Exercise requirements -
Retype every line of the material below character for character, keeping the original line breaks.

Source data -
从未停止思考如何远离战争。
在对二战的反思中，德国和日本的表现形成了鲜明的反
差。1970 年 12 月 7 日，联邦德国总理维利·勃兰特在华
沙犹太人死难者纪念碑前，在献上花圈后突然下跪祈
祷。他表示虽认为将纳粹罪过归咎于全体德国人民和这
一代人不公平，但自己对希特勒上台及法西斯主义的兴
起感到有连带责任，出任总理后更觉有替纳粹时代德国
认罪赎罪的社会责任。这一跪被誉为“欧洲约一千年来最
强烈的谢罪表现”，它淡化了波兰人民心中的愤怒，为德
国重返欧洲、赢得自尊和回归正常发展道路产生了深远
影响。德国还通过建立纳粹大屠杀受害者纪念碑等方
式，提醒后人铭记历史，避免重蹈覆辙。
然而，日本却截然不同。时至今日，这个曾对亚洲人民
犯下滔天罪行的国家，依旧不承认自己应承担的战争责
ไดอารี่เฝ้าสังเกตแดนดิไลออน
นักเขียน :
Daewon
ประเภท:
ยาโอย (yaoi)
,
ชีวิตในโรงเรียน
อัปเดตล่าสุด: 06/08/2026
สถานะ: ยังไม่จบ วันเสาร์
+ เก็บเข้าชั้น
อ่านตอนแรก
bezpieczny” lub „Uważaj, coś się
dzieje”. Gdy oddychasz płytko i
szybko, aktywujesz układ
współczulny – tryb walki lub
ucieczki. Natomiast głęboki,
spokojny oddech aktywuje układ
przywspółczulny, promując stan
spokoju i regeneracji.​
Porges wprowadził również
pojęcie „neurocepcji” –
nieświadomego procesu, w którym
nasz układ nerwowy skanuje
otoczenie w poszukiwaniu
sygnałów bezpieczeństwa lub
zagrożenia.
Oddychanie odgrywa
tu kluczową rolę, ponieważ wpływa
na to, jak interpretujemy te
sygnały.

Exercise response -
从未停止思考如何远离战争。
在对二战的反思中，德国和日本的表现形成了鲜明的反
差。1970 年 12 月 7 日，联邦德国总理维利·勃兰特在华
沙犹太人死难者纪念碑前，在献上花圈后突然下跪祈
祷。他表示虽认为将纳粹罪过归咎于全体德国人民和这
一代人不公平，但自己对希特勒上台及法西斯主义的兴
起感到有连带责任，出任总理后更觉有替纳粹时代德国
认罪赎罪的社会责任。这一跪被誉为“欧洲约一千年来最
强烈的谢罪表现”，它淡化了波兰人民心中的愤怒，为德
国重返欧洲、赢得自尊和回归正常发展道路产生了深远
影响。德国还通过建立纳粹大屠杀受害者纪念碑等方
式，提醒后人铭记历史，避免重蹈覆辙。
然而，日本却截然不同。时至今日，这个曾对亚洲人民
犯下滔天罪行的国家，依旧不承认自己应承担的战争责
ไดอารี่เฝ้าสังเกตแดนดิไลออน
นักเขียน :
Daewon
ประเภท:
ยาโอย (yaoi)
,
ชีวิตในโรงเรียน
อัปเดตล่าสุด: 06/08/2026
สถานะ: ยังไม่จบ วันเสาร์
+ เก็บเข้าชั้น
อ่านตอนแรก
bezpieczny” lub „Uważaj, coś się
dzieje”. Gdy oddychasz płytko i
szybko, aktywujesz układ
współczulny – tryb walki lub
ucieczki. Natomiast głęboki,
spokojny oddech aktywuje układ
przywspółczulny, promując stan
spokoju i regeneracji.​
Porges wprowadził również
pojęcie „neurocepcji” –
nieświadomego procesu, w którym
nasz układ nerwowy skanuje
otoczenie w poszukiwaniu
sygnałów bezpieczeństwa lub
zagrożenia.
Oddychanie odgrywa
tu kluczową rolę, ponieważ wpływa
na to, jak interpretujemy te
sygnały.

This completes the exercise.